抜粋文 →
◇ ◇ ◇ ◇
ここ数世紀の間、いろいろな病気が、この地球上に蔓延した。
十四世紀のライ病、十五世紀のペスト、十六世紀の梅毒、十七・八世紀の痘瘡、十九世紀の猩紅熱(ショウコウネツ)と結核などが、その代表的なものだ。
それらは、いまとなっては、もう骨董的な病気となりつつある。
だが、いったい、何が、それらを過去のもにしたのであろうか。
「医学か?」「ノー」、「では薬か?」「ノー」である。
医学や薬剤が、それを鎮圧したのではなかった。
猛威をふるい、何十万、何百万という犠牲者がでたあと、これらの病気は、どこへともなく自から消え失せてしった.....というのが真相である。
なぜか
もともと人間の体質とは、流動的なものであり、また、それは、歴史とともに変化するものだからである。
疑いもなく、その時代の生活様式や食生活の内容が、体質を変えてゆく。
だからその体質に宿る病気も、自然に、移り変わってゆく。
次の時代の体質は、もはや前の時代の病気を宿し得ないような体質にまで変わってしまう。
そのために、次々と新しい病気が登場しては、自然消滅していくのである。
いつの時代でも、その時代のオーソドックスな医学は、その時代の疫病に対してほとんど無力であった。
いま、毎年、三百万人(2015年880万人)の命を奪っている「20世紀のガン」も、歴史的にみれば、そのような病気の一つである。
それは、現代医学、生物学、栄養学などの間違った知識が、二十世紀人を、ガンにかかりやすい体質に追い込んでしまった結果である。
だから、その間違いを知り、生活条件や食物を変え、そして体質改善をはかること以外に、その根本的な対策はあり得ないのだ。
一方、私は、現在の「ガンの定義」や「ガンの概念」は誤りであることを、かねがね医学的な立場から指摘してきた。
その人のウィーク・ポイントにできるガン腫は、血液の汚れに対する一つの適応反応としての組織増殖であり、その主たる生理機能は、血液の汚れを解消するための、いわば「浄血装置」である.....とみなしている。
こういう考え方に立てば、ガン腫の存在は、むしろ感謝されるべきものでこそあれ、決して恐怖の対象とならないはずだ。
この際、「無病短命、一病息災」といって、病気や症状を「善」とみなす東洋医学的なものの考え方も、ぜひ学びとる必要があろう。
ともあれ、どんな病気の場合でもそうだが、医師や薬品が病気を治してくれるのではない。
自分がこしらえた病気を、ほんとうに治し得るものは、自分の自然治癒力だけである。
ほんとうの医師とは、その自然治癒力を補強するための具体的な方法を教えてくれるだけである。
ほんとうの薬(正しい食物や漢方薬など)は、この自然治癒力を目覚めさせたり、賦活したりするものである。
いずれも、ただ、それだけのことで、けっきょくは、自分自身で解決をしなければならない問題なのだ。
◇ ◇ ◇ ◇
データセットの抜粋 →
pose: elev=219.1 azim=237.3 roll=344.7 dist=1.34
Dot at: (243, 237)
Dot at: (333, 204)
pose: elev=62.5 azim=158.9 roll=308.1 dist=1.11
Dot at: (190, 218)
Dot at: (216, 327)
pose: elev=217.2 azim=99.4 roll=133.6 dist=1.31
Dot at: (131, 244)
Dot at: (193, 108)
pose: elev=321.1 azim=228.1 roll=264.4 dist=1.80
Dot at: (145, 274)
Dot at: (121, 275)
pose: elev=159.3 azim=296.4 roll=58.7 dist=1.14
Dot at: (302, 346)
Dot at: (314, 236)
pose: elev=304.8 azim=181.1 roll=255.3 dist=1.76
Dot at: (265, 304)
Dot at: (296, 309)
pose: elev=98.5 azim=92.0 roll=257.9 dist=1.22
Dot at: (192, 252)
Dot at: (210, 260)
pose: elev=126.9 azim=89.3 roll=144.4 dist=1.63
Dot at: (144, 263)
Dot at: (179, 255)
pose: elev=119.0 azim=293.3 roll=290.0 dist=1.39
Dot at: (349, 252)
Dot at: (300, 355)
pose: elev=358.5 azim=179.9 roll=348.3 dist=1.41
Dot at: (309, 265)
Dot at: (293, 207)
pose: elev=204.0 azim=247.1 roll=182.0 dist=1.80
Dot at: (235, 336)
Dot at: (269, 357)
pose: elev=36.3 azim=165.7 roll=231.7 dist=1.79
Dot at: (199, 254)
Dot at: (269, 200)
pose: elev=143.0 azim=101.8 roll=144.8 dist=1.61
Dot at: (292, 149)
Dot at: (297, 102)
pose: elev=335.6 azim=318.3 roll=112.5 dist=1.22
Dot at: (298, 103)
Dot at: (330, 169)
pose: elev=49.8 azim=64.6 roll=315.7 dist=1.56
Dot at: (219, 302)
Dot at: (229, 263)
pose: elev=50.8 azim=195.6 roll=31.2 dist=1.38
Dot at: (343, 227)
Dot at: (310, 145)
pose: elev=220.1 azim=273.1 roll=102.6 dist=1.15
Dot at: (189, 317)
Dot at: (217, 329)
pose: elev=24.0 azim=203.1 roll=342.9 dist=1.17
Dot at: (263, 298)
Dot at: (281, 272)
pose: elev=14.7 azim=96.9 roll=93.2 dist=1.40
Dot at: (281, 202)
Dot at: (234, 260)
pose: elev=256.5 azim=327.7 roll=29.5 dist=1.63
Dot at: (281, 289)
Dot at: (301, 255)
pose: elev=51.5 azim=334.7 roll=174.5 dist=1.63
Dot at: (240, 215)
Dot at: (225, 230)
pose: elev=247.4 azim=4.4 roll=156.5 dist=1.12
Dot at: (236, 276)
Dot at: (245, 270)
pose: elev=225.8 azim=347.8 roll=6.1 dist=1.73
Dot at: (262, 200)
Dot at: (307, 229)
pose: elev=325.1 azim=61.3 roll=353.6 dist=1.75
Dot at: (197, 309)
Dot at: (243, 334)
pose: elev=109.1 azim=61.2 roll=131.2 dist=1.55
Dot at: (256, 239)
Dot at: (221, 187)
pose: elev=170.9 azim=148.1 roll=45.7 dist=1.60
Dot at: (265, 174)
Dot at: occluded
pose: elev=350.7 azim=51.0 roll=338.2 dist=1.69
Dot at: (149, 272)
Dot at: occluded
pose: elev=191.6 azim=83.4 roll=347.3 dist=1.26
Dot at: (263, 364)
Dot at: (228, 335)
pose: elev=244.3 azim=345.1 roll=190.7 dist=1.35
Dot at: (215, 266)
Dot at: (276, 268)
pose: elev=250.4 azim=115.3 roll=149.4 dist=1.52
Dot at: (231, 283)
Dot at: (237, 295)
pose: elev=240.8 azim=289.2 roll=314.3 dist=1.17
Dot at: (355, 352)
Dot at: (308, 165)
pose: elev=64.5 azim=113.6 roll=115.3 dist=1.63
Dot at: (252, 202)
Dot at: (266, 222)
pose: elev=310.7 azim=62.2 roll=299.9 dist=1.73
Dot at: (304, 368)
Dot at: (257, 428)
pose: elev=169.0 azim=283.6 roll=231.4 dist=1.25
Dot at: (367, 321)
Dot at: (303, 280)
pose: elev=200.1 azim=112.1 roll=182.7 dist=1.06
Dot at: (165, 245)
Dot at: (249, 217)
◇ ◇ ◇ ◇
作業内容 →
抜粋文の「そのために、次々と新しい病気が登場しては、自然消滅していくのである。」から「る.....とみなしている。」までの部分を、「浄血装置」を「血液浄化装置」に入れ替えて示してください。 レコードはこの作業には関与しません。

回答 →
そのために、次々と新しい病気が登場しては、自然消滅していくのである。
いつの時代でも、その時代のオーソドックスな医学は、その時代の疫病に対してほとんど無力であった。
いま、毎年、三百万人(2015年880万人)の命を奪っている「20世紀のガン」も、歴史的にみれば、そのような病気の一つである。
それは、現代医学、生物学、栄養学などの間違った知識が、二十世紀人を、ガンにかかりやすい体質に追い込んでしまった結果である。
だから、その間違いを知り、生活条件や食物を変え、そして体質改善をはかること以外に、その根本的な対策はあり得ないのだ。
一方、私は、現在の「ガンの定義」や「ガンの概念」は誤りであることを、かねがね医学的な立場から指摘してきた。
その人のウィーク・ポイントにできるガン腫は、血液の汚れに対する一つの適応反応としての組織増殖であり、その主たる生理機能は、血液の汚れを解消するための、いわば「血液浄化装置」である.....とみなしている。